[STUDY MATERIAL]

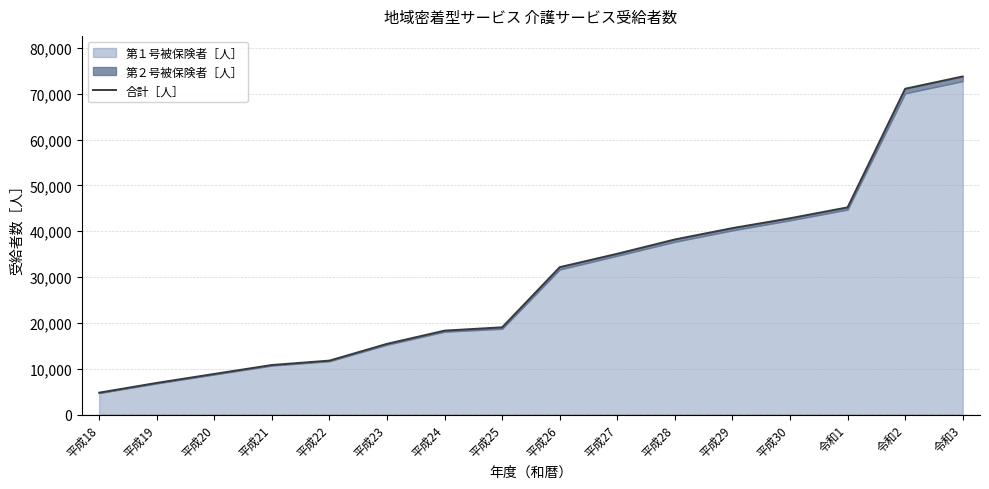

What is the sum of all values?

474808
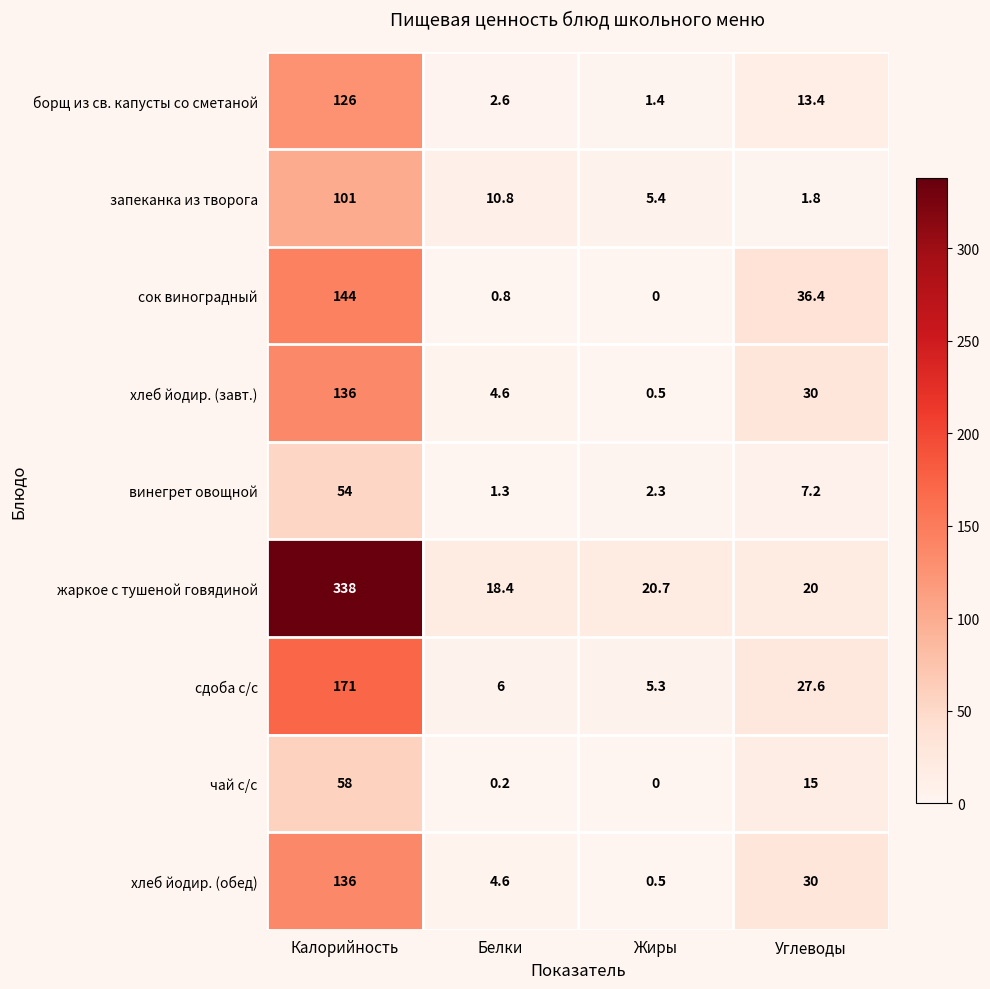

Which series has the largest total across all categories?

жаркое с тушеной говядиной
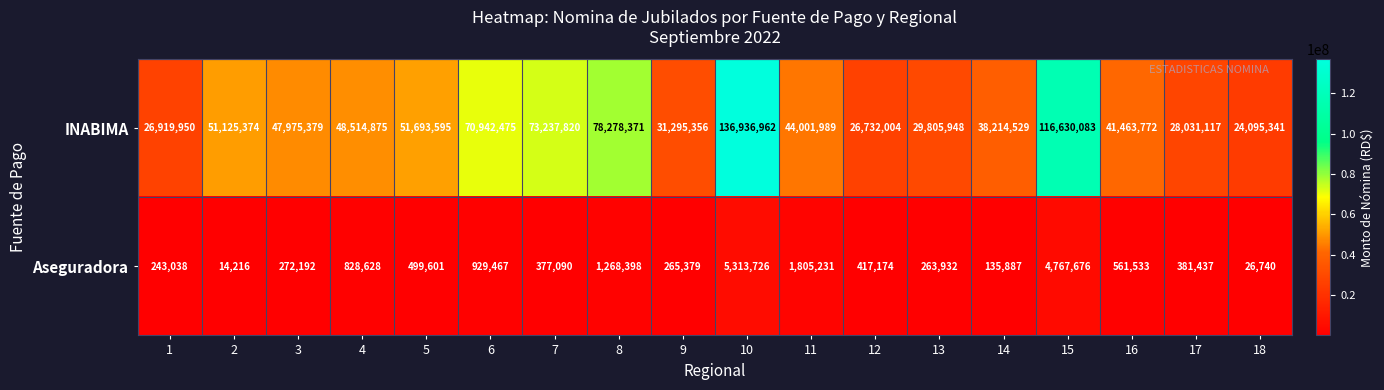

What is the maximum value for Aseguradora?

5313726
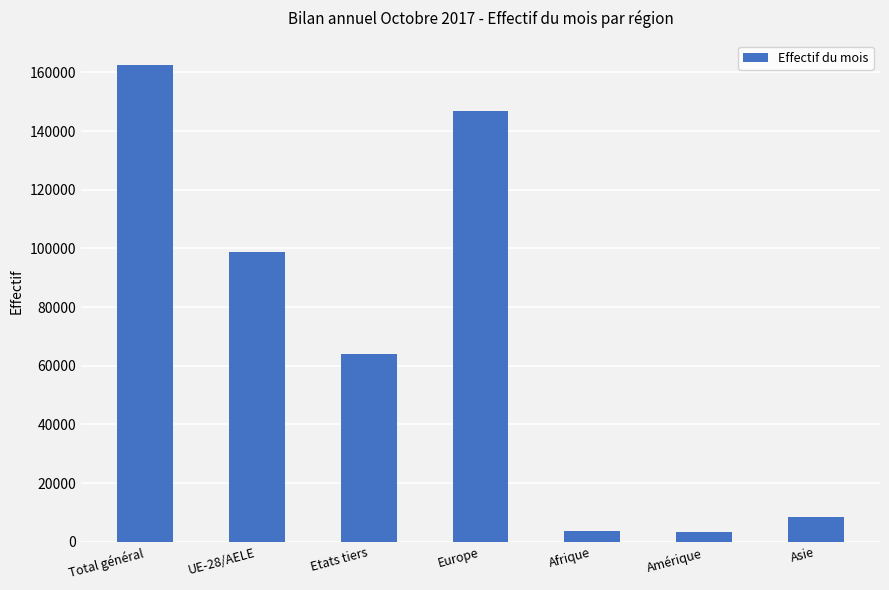

The value at Total général is 162678. True or false?

True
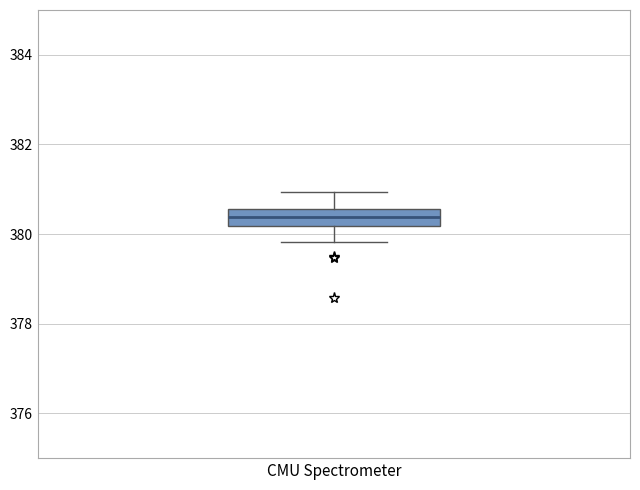

Transcribe this box plot: give where the median line is, the range the box spans, and where the two whiskers end, as read against the y-axis. The values are not printed on the chart, so give them approximately, as read against the axis.

median 380.4, box 380.2 to 380.6, whiskers 379.8 to 381.0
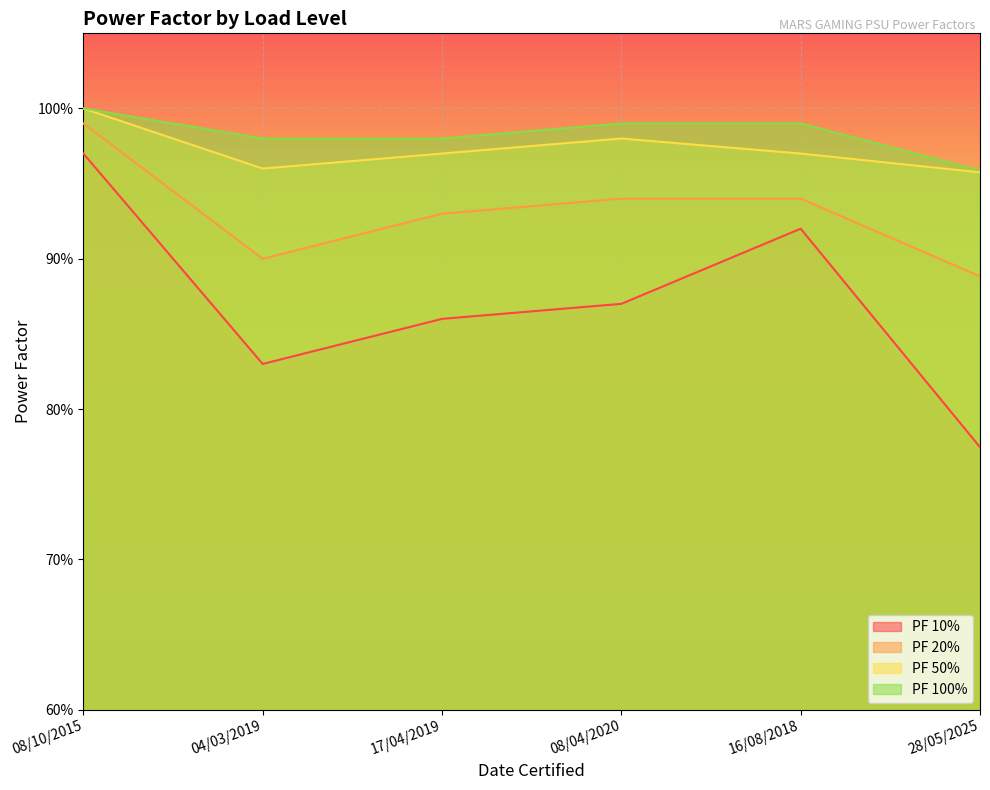

What value does the PF 50% series have at 28/05/2025?

1.0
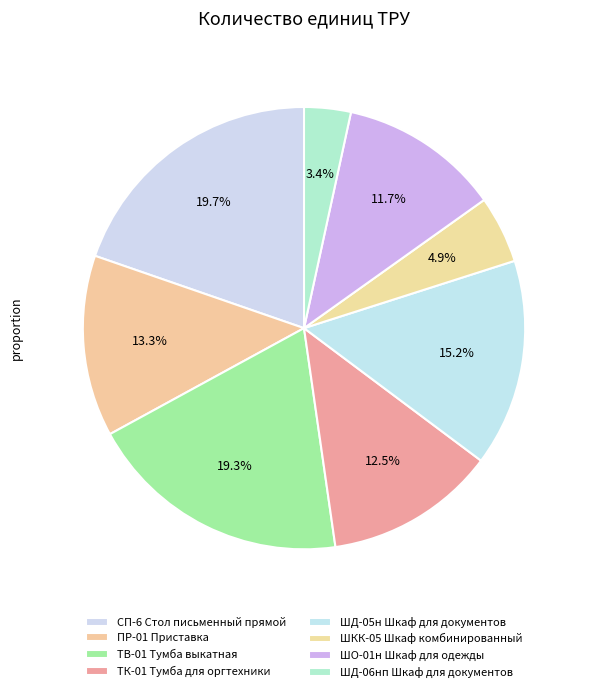

Does ШД-05н Шкаф для документов represent more than half of the total?

No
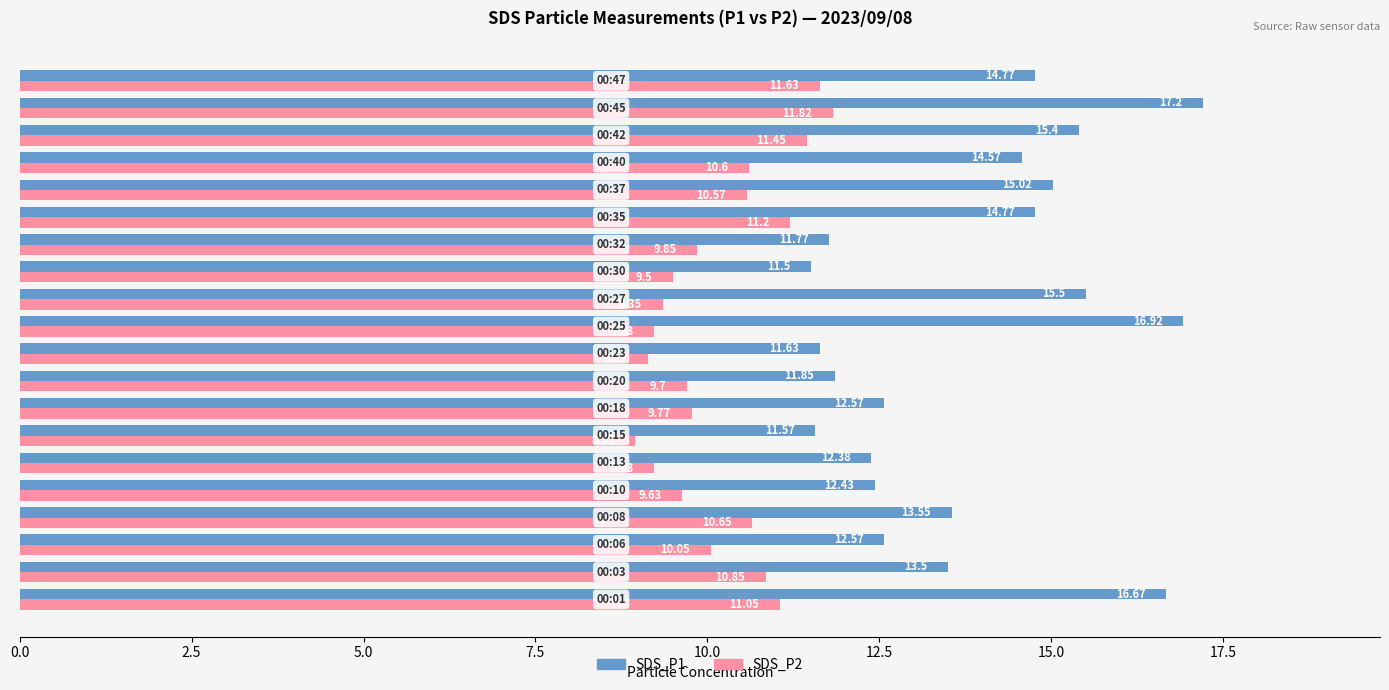

What is the difference between the maximum and minimum values in the SDS_P2 series?

2.9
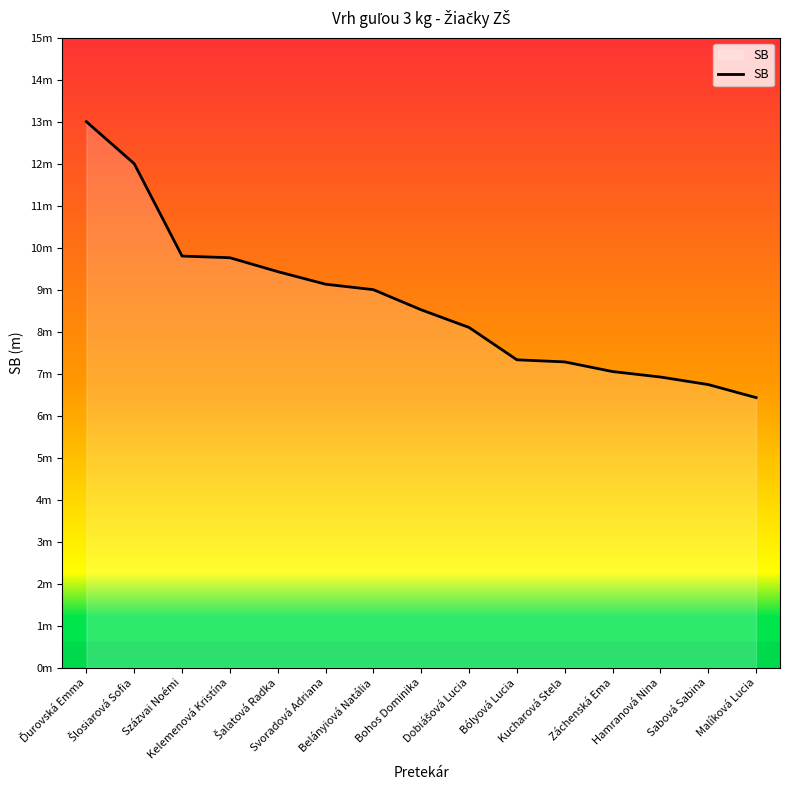

Is this an area chart (filled region under the line)?

Yes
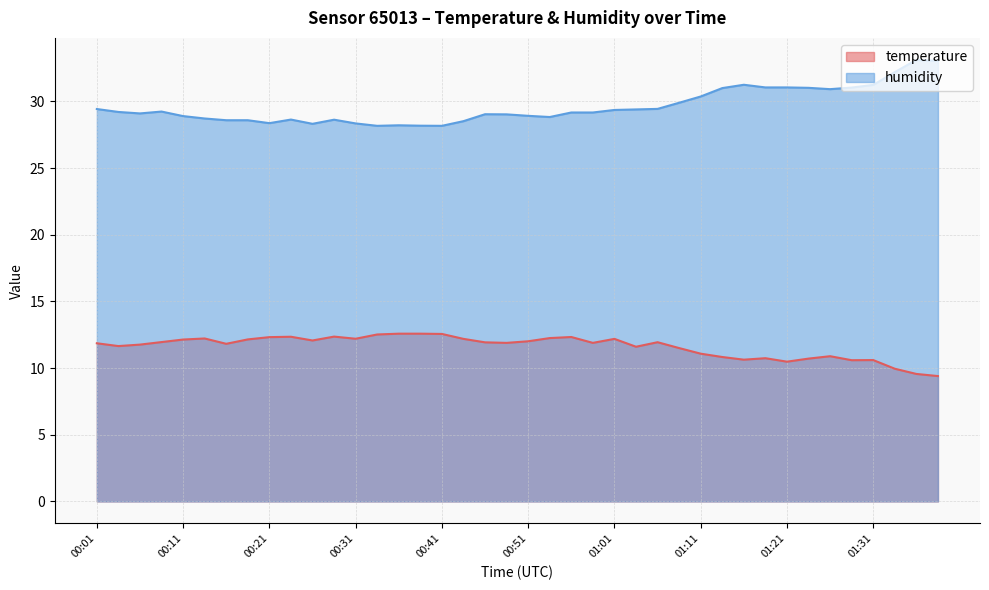

Is it true that temperature equals 11.9 at 00:48?

True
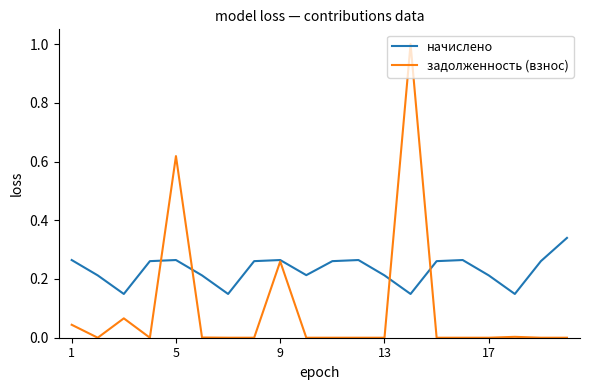

What is the greatest value displayed?

1.0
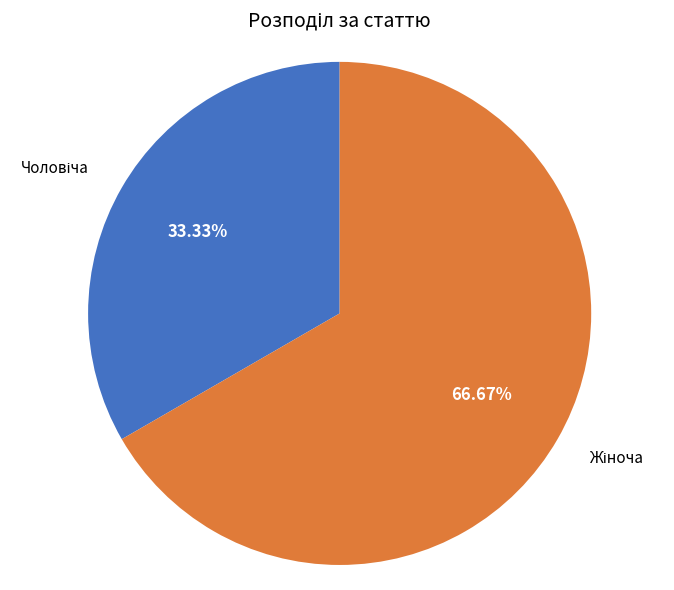

Is there any slice that represents more than half of the pie?

Yes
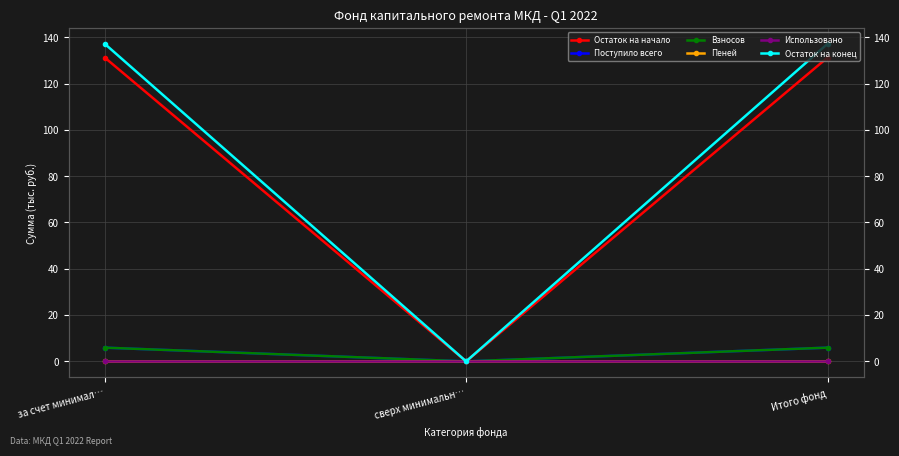

How many distinct data groups are displayed?

6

[/STUDY MATERIAL]

### ABOUT THIS TASK
Copy the text of every record above word for word, leaving out the pictures.

### TASK SOLUTION
What is the sum of all values?

474808

Which series has the largest total across all categories?

жаркое с тушеной говядиной

What is the maximum value for Aseguradora?

5313726

The value at Total général is 162678. True or false?

True

Transcribe this box plot: give where the median line is, the range the box spans, and where the two whiskers end, as read against the y-axis. The values are not printed on the chart, so give them approximately, as read against the axis.

median 380.4, box 380.2 to 380.6, whiskers 379.8 to 381.0

What value does the PF 50% series have at 28/05/2025?

1.0

Does ШД-05н Шкаф для документов represent more than half of the total?

No

What is the difference between the maximum and minimum values in the SDS_P2 series?

2.9

Is this an area chart (filled region under the line)?

Yes

Is it true that temperature equals 11.9 at 00:48?

True

What is the greatest value displayed?

1.0

Is there any slice that represents more than half of the pie?

Yes

How many distinct data groups are displayed?

6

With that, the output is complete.